Soğuk Gözler, Sıcak Gülüşler

86 28 80
                                    

Bulut

Hava çok soğuktu. Soğuk havaları hiç sevmezdim. Buna rağmen doğum günüm ocaktaydı. Ellerimi kot ceketimin cebine soktum. Bugün böyle olacağını bilemezdim. İncecik giyinmiştim. En berbat doğum günleri listeme yenisi eklenmişti.

Kar yağmaya başladığını görünce iyice üşüdüm. Sonra aklıma içerideyken ağladığım geldi. Cidden olur olmaz yerlerde ağlıyordum. Oysaki başka şeylere üzgündüm.

Ama o çocuk da beni istemediğini söyleyince..
Her neyse bu niye bu kadar koymuştu ki.
Beni kimse istemiyor zaten. Alışmıştım oysaki. Bugün yaşadığım olaydan olsa gerek.
Derin bir iç çektim. Gelmesi uzun sürmüştü.

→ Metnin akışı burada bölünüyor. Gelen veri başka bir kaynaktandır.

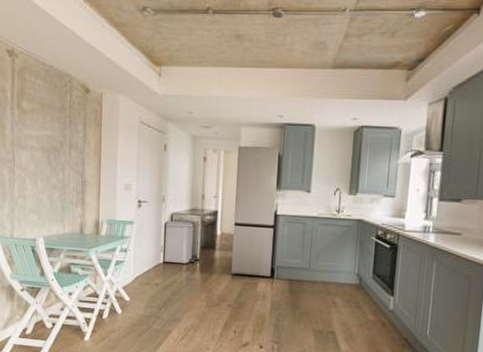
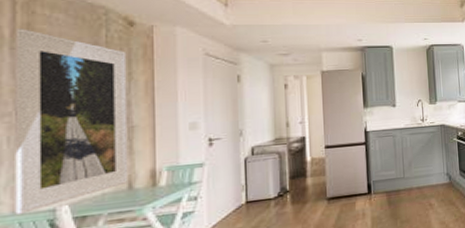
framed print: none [13,92,83,238] -> present [15,29,129,214]

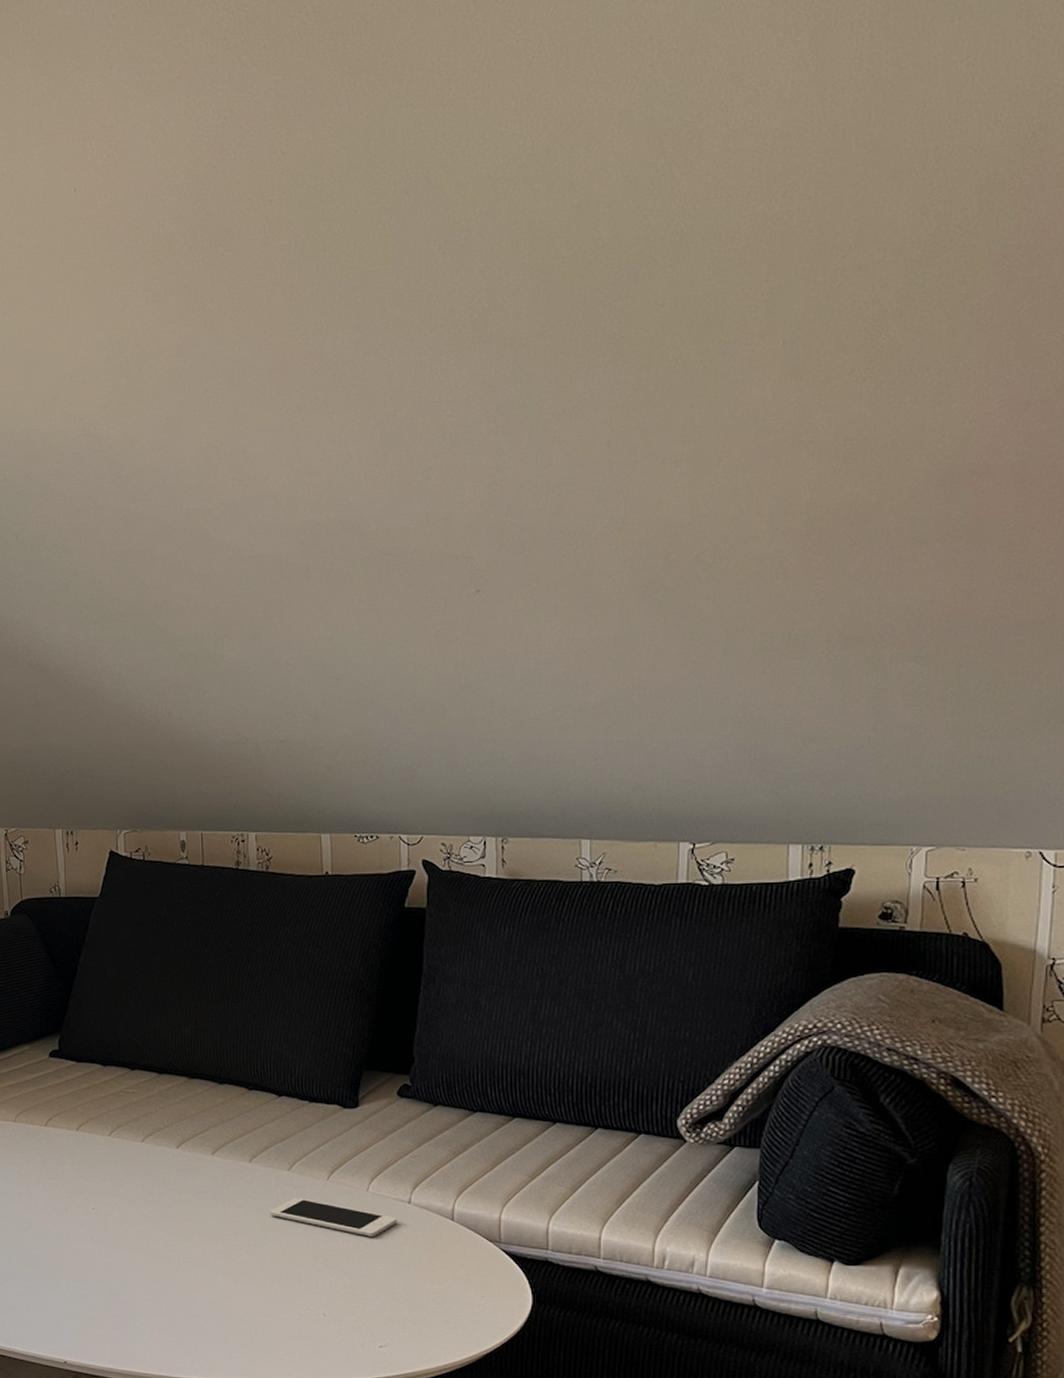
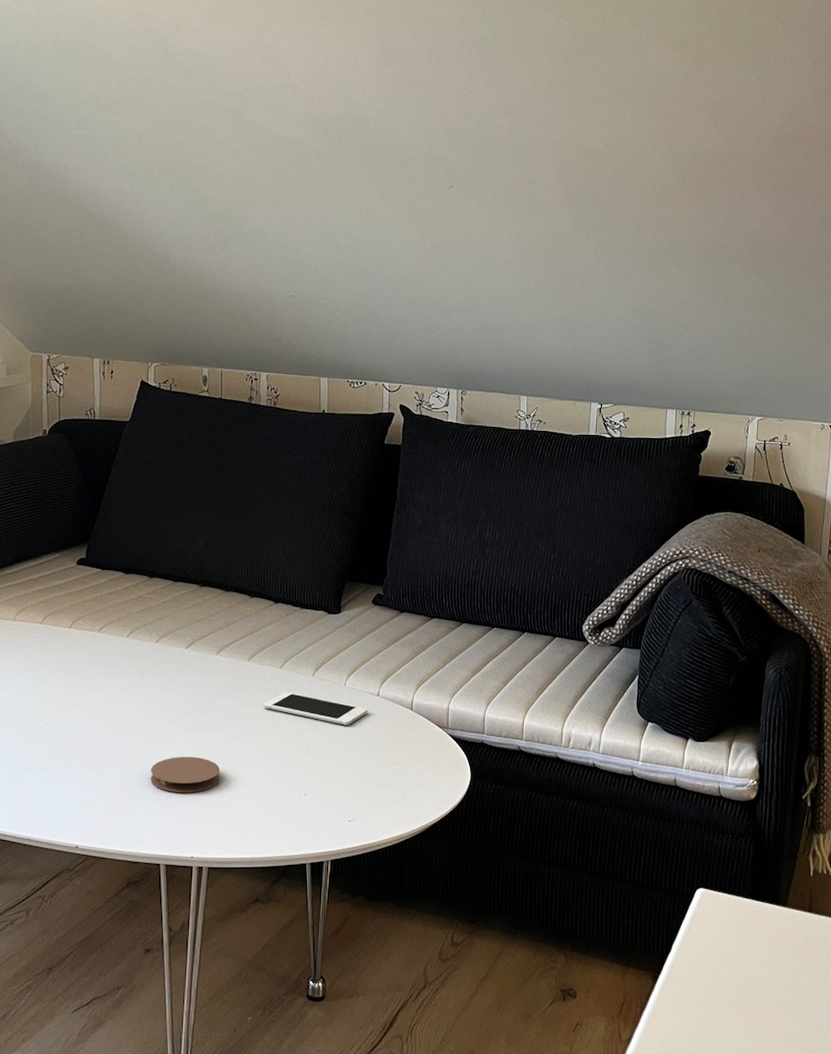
coaster: none [143,1268,222,1309] -> present [151,757,220,793]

Arkamı dönüp barın ismine baktım.
"Kırmızı Gül"
Çok nostaljik bir havası vardı cidden. İçerisi sakindi. Seviyeli bir şekilde muhabbet edenler vardı ve arka planda piyano teması ağır basan, kısık sesli klasik müzikler...
Gerçekten seviyeli bir yerdi.
Midem içkiyi kaldırabiliyor olsaydı kesin kötü hissettiğimde buraya gelir, içerdim.

Gerçi beni istemiyordu.
Ah, yine gözlerim doldu.
Ah, hayır ama..

O sırada önümde bir araba durdu ve korna çaldı. Kafamı kaldıramıyordum. Yine ağlamaya başlamıştım. Sadece yere bakıp ağlıyordum. Adım atacak gücüm kalmadığını hissettim.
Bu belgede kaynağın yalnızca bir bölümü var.